To evaluate the limit \[ \lim_{x \to \beta} \frac{1 - \cos(ax^2 + bx + c)}{(x - \beta)^2} \] where \(\alpha\) and \(\beta\) are the roots of the quadratic polynomial \(ax^2 + bx + c\), we can follow these steps: ### Step 1: Substitute the expression for \(ax^2 + bx + c\) Since \(\alpha\) and \(\beta\) are the roots of the polynomial, we can express \(ax^2 + bx + c\) in terms of its roots: \[ ax^2 + bx + c = a(x - \alpha)(x - \beta) \] ### Step 2: Rewrite the limit Now, we can rewrite the limit using this expression: \[ \lim_{x \to \beta} \frac{1 - \cos(a(x - \alpha)(x - \beta))}{(x - \beta)^2} \] ### Step 3: Use the trigonometric identity We know that \(1 - \cos(\theta) = 2\sin^2\left(\frac{\theta}{2}\right)\). Thus, we can rewrite the limit as: \[ \lim_{x \to \beta} \frac{2\sin^2\left(\frac{a(x - \alpha)(x - \beta)}{2}\right)}{(x - \beta)^2} \] ### Step 4: Change of variable Let \(h = x - \beta\). As \(x \to \beta\), \(h \to 0\).
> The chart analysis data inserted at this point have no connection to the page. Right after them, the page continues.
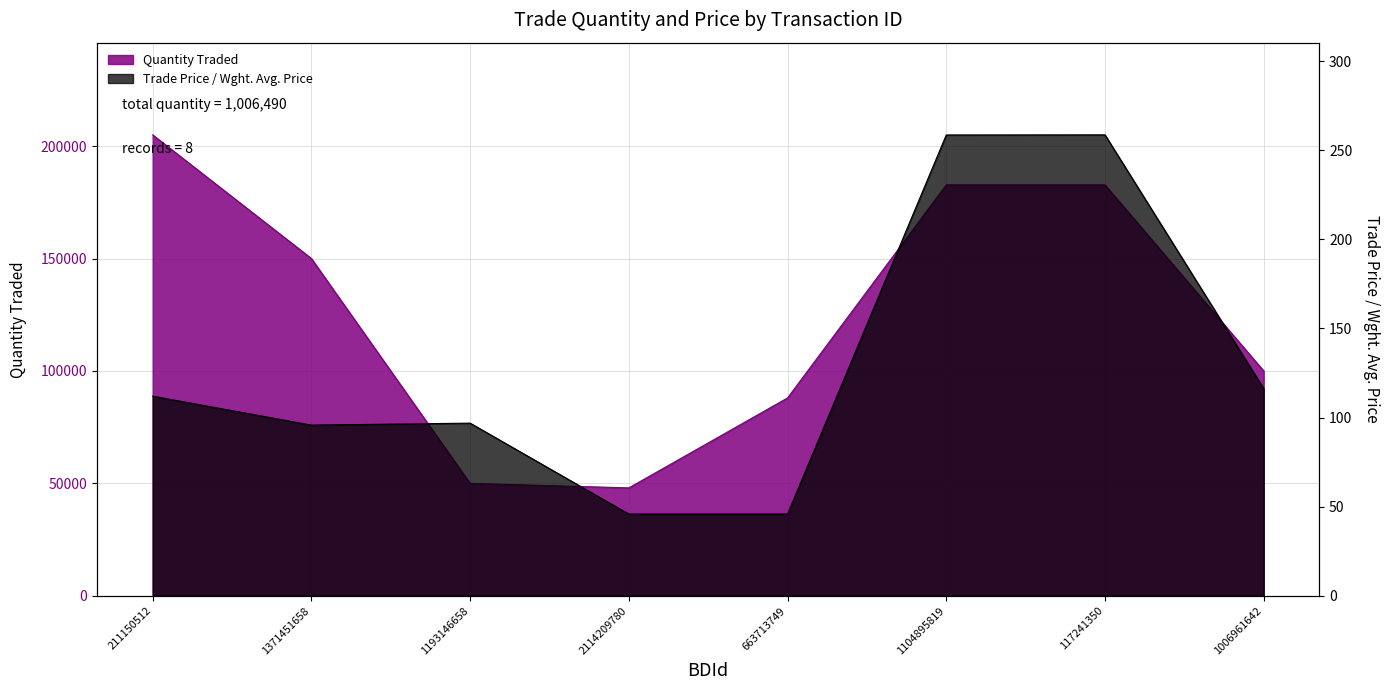

Which series has the widest spread of values?

Quantity Traded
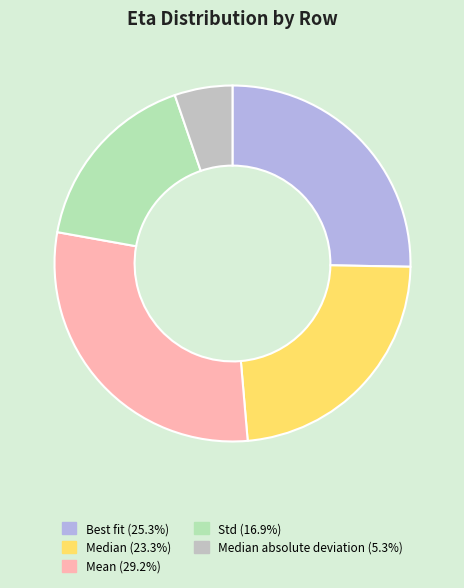

Is there any slice that represents more than half of the pie?

No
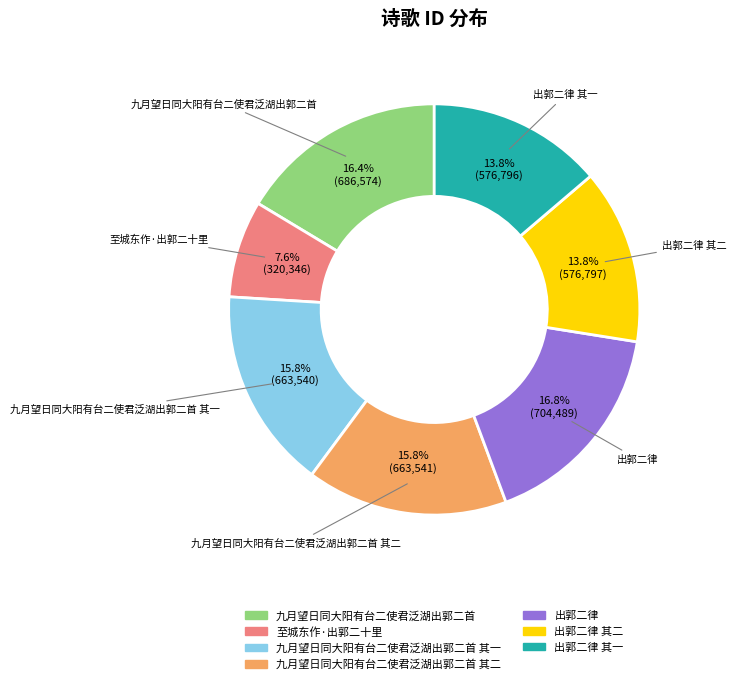

Is there any slice that represents more than half of the pie?

No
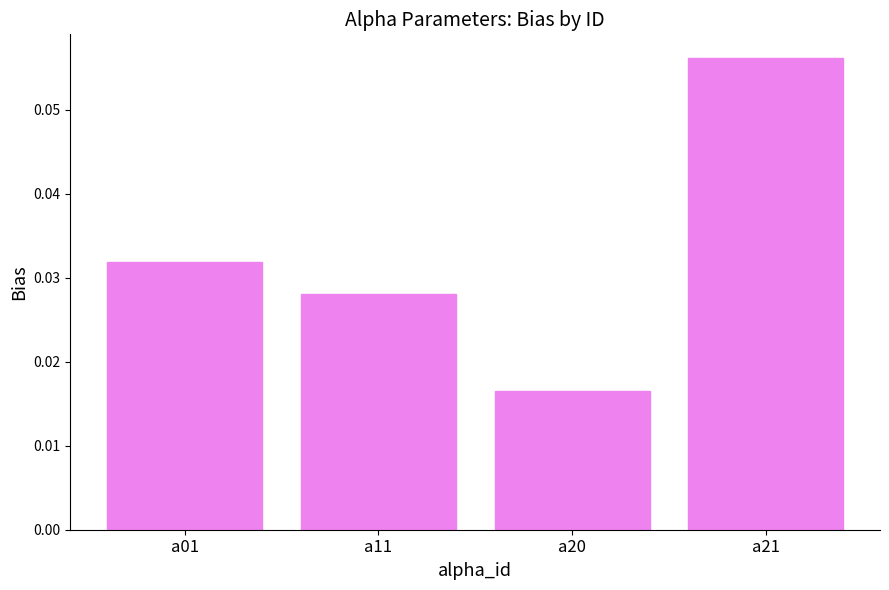

List the labels in order of value, largest first.

a21, a01, a11, a20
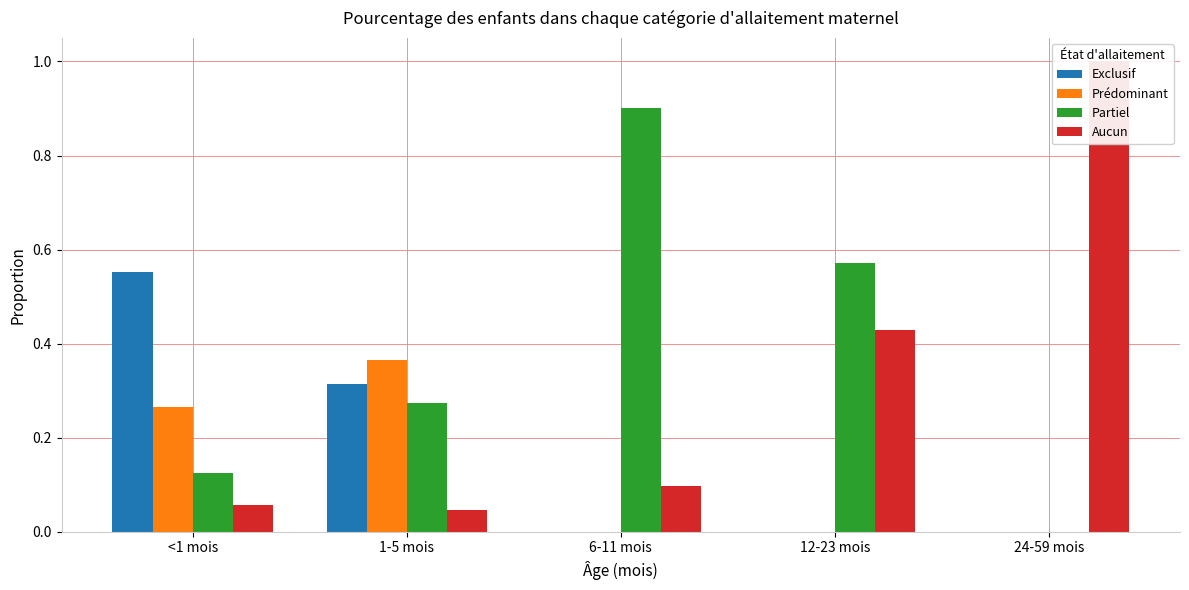

Rank the series by their average value, from highest to lowest.

Partiel, Aucun, Exclusif, Prédominant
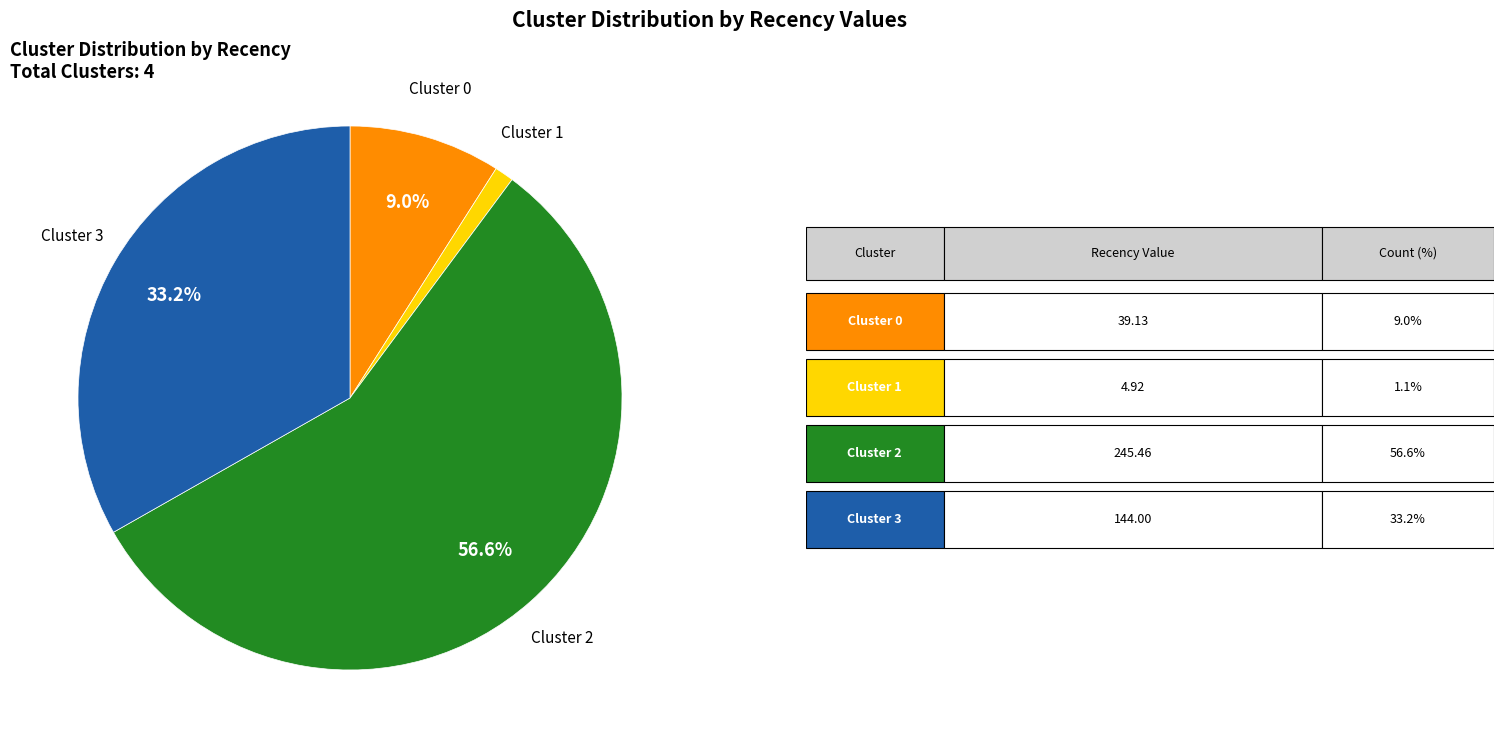

Is there any slice that represents more than half of the pie?

Yes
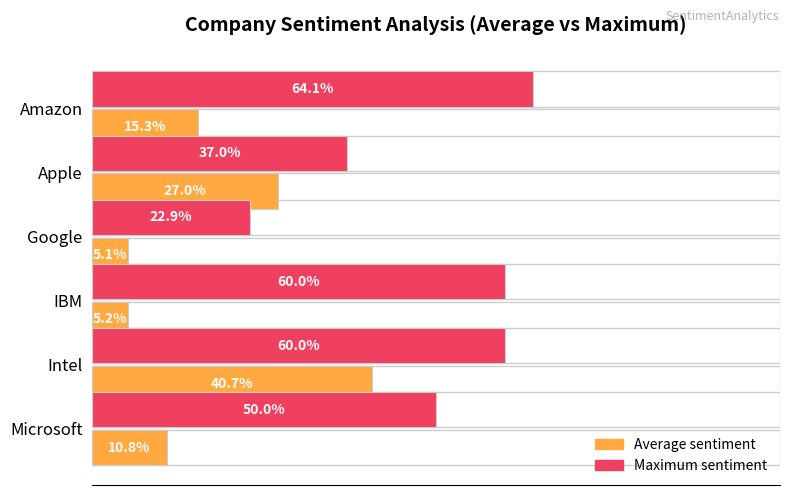

At Microsoft, list the series in order from largest to smallest.

Max sentiment, Average sentiment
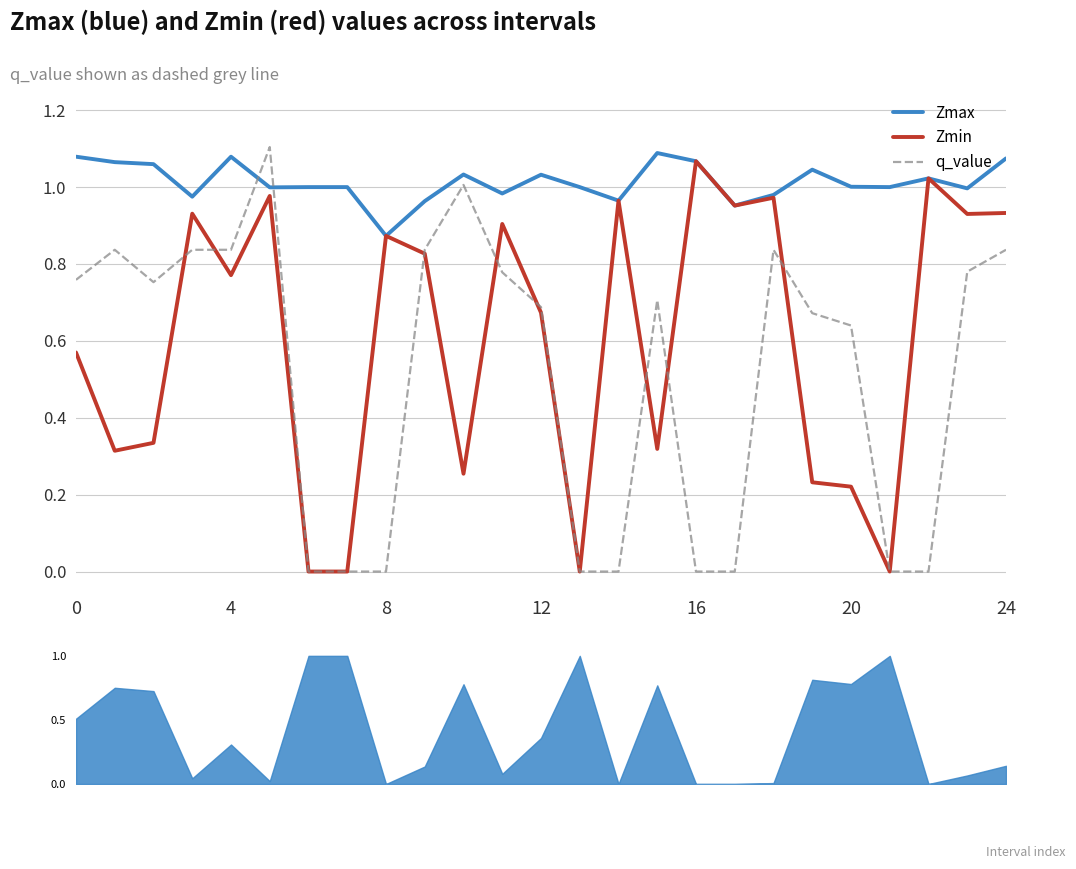

What is the greatest value displayed?

1.1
Therefore, we can rewrite the limit in terms of \(h\): \[ \lim_{h \to 0} \frac{2\sin^2\left(\frac{a((h + \beta) - \alpha)h}{2}\right)}{h^2} \] ### Step 5: Simplify the expression inside the sine function Now, we can simplify the expression inside the sine function: \[ = \lim_{h \to 0} \frac{2\sin^2\left(\frac{a(h + \beta - \alpha)h}{2}\right)}{h^2} \] ### Step 6: Use the small angle approximation As \(h \to 0\), we can use the approximation \(\sin(x) \approx x\) for small \(x\): \[ \sin\left(\frac{a(h + \beta - \alpha)h}{2}\right) \approx \frac{a(h + \beta - \alpha)h}{2} \] ### Step 7: Substitute back into the limit Substituting this approximation back into the limit gives: \[ \lim_{h \to 0} \frac{2\left(\frac{a(h + \beta - \alpha)h}{2}\right)^2}{h^2} \] ### Step 8: Simplify the limit This simplifies to: \[ \lim_{h \to 0} \frac{a^2(h + \beta - \alpha)^2h^2}{2h^2} = \lim_{h \to 0} \frac{a^2(h + \beta - \alpha)^2}{2} \] ### Step 9: Evaluate the limit As \(h \to 0\), \(h + \beta - \alpha \to \beta - \alpha\): \[ = \frac{a^2(\beta - \alpha)^2}{2} \] Thus, the final answer is: \[ \lim_{x \to \beta} \frac{1 - \cos(ax^2 + bx + c)}{(x - \beta)^2} = \frac{a^2(\beta - \alpha)^2}{2} \]